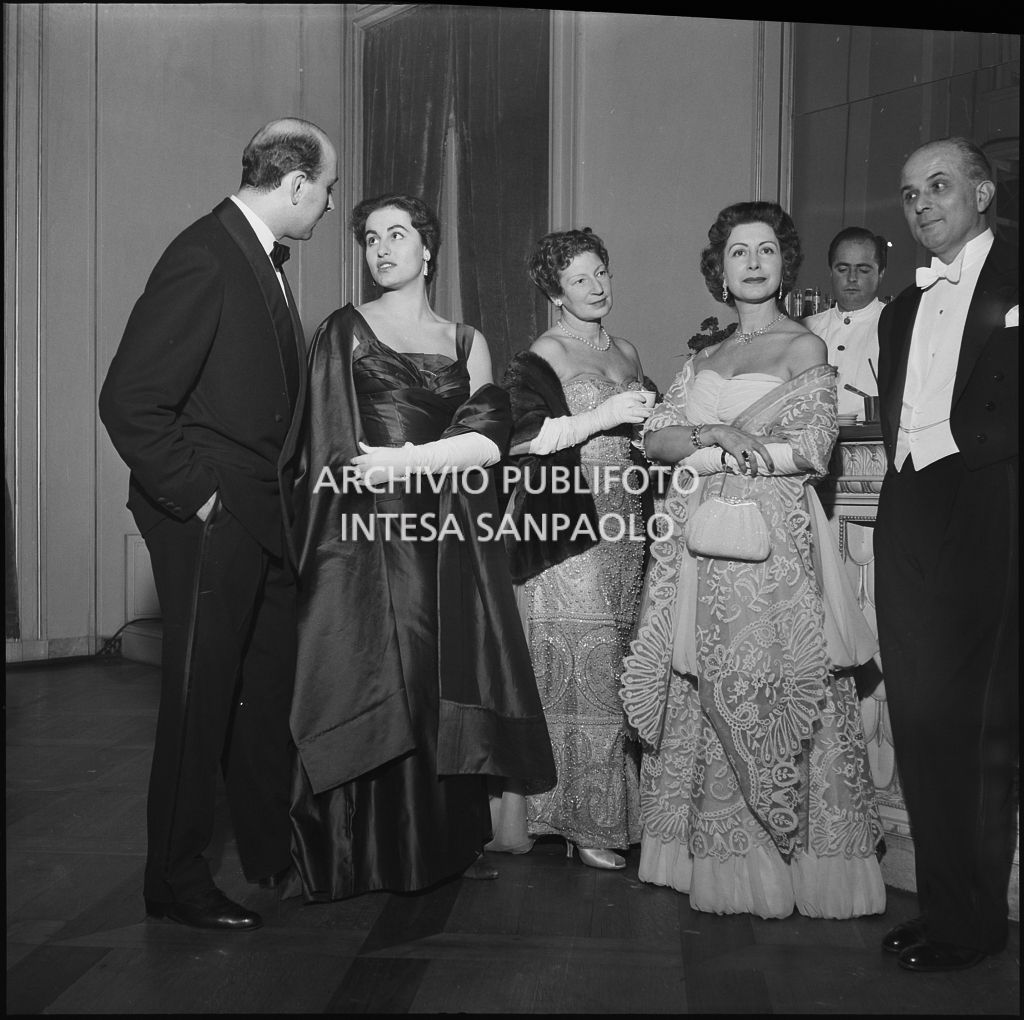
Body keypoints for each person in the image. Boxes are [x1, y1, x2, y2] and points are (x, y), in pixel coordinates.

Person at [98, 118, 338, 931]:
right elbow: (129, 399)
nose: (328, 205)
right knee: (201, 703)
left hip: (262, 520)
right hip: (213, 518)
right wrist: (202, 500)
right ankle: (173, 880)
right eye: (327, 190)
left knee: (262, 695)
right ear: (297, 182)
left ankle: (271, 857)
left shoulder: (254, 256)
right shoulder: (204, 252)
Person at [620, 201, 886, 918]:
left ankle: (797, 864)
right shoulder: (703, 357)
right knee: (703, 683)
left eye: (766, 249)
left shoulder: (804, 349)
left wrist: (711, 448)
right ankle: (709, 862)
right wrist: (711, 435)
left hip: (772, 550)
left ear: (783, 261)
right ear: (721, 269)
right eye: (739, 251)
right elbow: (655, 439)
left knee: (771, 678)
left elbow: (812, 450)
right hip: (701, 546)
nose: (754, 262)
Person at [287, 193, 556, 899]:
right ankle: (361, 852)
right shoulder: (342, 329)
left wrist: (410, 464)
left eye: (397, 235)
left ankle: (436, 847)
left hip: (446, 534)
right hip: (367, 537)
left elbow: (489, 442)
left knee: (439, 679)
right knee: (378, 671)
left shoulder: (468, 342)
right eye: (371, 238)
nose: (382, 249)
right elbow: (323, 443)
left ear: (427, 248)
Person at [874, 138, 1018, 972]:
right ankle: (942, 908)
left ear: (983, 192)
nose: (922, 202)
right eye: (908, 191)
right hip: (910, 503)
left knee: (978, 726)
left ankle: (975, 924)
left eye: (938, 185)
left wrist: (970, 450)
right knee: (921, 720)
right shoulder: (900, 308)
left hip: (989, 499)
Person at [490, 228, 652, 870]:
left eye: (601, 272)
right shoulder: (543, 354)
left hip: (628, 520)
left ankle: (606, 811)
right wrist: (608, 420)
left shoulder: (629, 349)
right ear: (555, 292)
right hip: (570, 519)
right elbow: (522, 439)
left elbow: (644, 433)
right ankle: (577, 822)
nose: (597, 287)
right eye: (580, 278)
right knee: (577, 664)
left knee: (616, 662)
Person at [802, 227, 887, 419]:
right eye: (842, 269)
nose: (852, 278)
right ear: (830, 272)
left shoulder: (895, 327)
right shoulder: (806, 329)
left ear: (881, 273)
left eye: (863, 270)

---

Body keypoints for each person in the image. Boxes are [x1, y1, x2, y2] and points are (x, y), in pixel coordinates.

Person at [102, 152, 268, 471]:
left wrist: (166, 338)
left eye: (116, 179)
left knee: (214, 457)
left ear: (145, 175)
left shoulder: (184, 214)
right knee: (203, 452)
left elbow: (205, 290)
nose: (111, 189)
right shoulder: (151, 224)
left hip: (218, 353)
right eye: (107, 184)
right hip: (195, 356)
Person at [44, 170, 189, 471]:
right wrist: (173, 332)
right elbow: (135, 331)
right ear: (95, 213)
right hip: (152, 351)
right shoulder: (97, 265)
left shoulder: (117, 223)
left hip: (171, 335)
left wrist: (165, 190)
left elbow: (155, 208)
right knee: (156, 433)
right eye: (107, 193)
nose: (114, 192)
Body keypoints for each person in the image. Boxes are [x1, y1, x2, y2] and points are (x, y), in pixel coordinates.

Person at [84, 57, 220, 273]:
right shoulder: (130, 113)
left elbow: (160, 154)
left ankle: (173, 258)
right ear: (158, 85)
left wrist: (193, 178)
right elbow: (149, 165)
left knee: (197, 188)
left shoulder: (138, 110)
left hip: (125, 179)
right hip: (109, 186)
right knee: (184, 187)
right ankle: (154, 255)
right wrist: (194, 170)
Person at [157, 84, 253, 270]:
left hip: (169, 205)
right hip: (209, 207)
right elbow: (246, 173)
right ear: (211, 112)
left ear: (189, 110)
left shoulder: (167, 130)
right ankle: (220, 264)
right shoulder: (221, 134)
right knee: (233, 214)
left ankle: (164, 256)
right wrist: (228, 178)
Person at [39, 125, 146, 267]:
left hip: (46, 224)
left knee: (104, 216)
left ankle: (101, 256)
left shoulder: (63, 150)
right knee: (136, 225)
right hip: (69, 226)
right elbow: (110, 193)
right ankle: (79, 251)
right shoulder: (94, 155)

Your task ->
The range runs from the line above containing "left hip: (446, 534)" to the line containing "left ear: (881, 273)", inclusive. Restate those lines word for word and no others.

Answer box ->
left hip: (446, 534)
right hip: (367, 537)
left elbow: (489, 442)
left knee: (439, 679)
right knee: (378, 671)
left shoulder: (468, 342)
right eye: (371, 238)
nose: (382, 249)
right elbow: (323, 443)
left ear: (427, 248)
Person at [874, 138, 1018, 972]:
right ankle: (942, 908)
left ear: (983, 192)
nose: (922, 202)
right eye: (908, 191)
right hip: (910, 503)
left knee: (978, 726)
left ankle: (975, 924)
left eye: (938, 185)
left wrist: (970, 450)
right knee: (921, 720)
right shoulder: (900, 308)
left hip: (989, 499)
Person at [490, 228, 652, 870]:
left eye: (601, 272)
right shoulder: (543, 354)
left hip: (628, 520)
left ankle: (606, 811)
right wrist: (608, 420)
left shoulder: (629, 349)
right ear: (555, 292)
right hip: (570, 519)
right elbow: (522, 439)
left elbow: (644, 433)
right ankle: (577, 822)
nose: (597, 287)
right eye: (580, 278)
right knee: (577, 664)
left knee: (616, 662)
Person at [802, 227, 887, 419]:
right eye: (842, 269)
nose: (852, 278)
right ear: (830, 272)
left shoulder: (895, 327)
right shoulder: (806, 329)
left ear: (881, 273)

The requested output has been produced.